Obtain, by whatever means you wish:

  1. The Jayhawks - I'm Gonna Make You Love Me
  2. Gillian Welch and Alison Krauss - I'll Fly Away
  3. Son Volt - Driving the View
  4. Wilco - Someday Soon
  5. Blue Rodeo - Hasn't Hit Me Yet (live)
  6. The Jayhawks - Blue
  7. Uncle Tupelo - Acuff Rose
  8. Billy Bragg & Wilco - Way Over Yonder In The Minor Key
  9. Ryan Adams - Beautiful Sorta
  10. Blue Rodeo - God and Country
  11. Billy Bragg & Wilco - Feed Of Man
  12. Soul Asylum - Runaway Train
  13. Neko Case - Deep Red Bells
  14. Golden Smog - Please Tell My Brother
  15. The Jayhawks - Save It For A Rainy Day
  16. Blue Rodeo - Try
  17. Uncle Tupelo - No Sense In Lovin'
  18. Blue Rodeo - The Ballad of the Dime Store Greaser and the Blonde Mona Lisa
  19. Wilco - Say You Miss Me


It might be long, but I pared it down from 37.

I just found out that Golden Smog, a sort of alt-country supergroup featuring both Jeff Tweedy and Gary Louris of the Jayhawks, is putting out a new album in April. I am eager to see if Tweedy still has any of the old spirit in him. This playlist has really made me hope that he does.
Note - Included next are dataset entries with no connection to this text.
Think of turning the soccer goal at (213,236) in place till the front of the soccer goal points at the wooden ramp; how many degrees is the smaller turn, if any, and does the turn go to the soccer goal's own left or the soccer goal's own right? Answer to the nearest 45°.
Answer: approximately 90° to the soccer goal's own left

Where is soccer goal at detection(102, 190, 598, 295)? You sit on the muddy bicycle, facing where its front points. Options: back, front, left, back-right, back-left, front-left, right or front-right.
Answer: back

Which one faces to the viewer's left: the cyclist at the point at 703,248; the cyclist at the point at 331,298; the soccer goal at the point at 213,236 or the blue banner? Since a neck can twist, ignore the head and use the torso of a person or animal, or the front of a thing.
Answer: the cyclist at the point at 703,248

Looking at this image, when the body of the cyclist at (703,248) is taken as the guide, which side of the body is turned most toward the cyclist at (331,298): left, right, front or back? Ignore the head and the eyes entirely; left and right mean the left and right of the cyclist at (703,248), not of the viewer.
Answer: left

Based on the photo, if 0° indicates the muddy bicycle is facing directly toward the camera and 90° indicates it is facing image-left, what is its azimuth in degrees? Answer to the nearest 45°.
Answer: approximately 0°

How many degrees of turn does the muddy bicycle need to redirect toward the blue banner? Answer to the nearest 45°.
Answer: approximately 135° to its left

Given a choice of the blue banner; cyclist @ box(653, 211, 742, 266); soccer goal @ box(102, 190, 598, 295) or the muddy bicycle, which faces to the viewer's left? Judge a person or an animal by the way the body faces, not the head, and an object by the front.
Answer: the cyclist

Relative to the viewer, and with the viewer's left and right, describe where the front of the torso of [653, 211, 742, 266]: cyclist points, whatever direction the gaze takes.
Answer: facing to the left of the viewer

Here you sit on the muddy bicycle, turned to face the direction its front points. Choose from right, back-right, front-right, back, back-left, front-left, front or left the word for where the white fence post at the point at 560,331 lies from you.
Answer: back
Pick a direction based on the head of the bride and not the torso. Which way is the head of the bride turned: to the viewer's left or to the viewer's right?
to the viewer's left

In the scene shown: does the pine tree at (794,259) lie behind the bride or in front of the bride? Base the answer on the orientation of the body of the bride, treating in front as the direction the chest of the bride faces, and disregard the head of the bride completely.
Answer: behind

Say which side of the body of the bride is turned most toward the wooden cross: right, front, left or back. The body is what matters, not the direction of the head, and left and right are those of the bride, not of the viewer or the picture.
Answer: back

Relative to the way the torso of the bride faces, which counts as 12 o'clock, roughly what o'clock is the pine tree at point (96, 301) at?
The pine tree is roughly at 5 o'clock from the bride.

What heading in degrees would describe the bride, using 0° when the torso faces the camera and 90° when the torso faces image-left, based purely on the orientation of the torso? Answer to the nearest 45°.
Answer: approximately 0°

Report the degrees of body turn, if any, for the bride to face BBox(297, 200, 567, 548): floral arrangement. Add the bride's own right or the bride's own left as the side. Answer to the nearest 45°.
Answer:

Current Music: Official I, Dickolas Wang Mixtape #2

4 comments:

Anonymous said...

Have you tried yousendit.com as a means of putting links to actual MP3s on your page? Or can you not do that south of the border?

Dickolas Wang said...

WHATEVER DO YOU MEAN? I DON'T UNDERSTAND.

Stacey said...

So you once liked alt/country and now don't? Or you still like some alt/country on occasion? Just kidding. You might want to check out my new blog http://chewingtheclef.blogspot.com/ for some new bands/musicians. I'm going to check out that yousendit.com site to see if I can add MP3's of the artists.

Dickolas Wang said...

I remain a committed fan of country rock in the early Wilco and mid-period Blue Rodeo sense. Alt-country in "Still Feel Gone"-era Uncle Tupelo sense is a little bit much for me.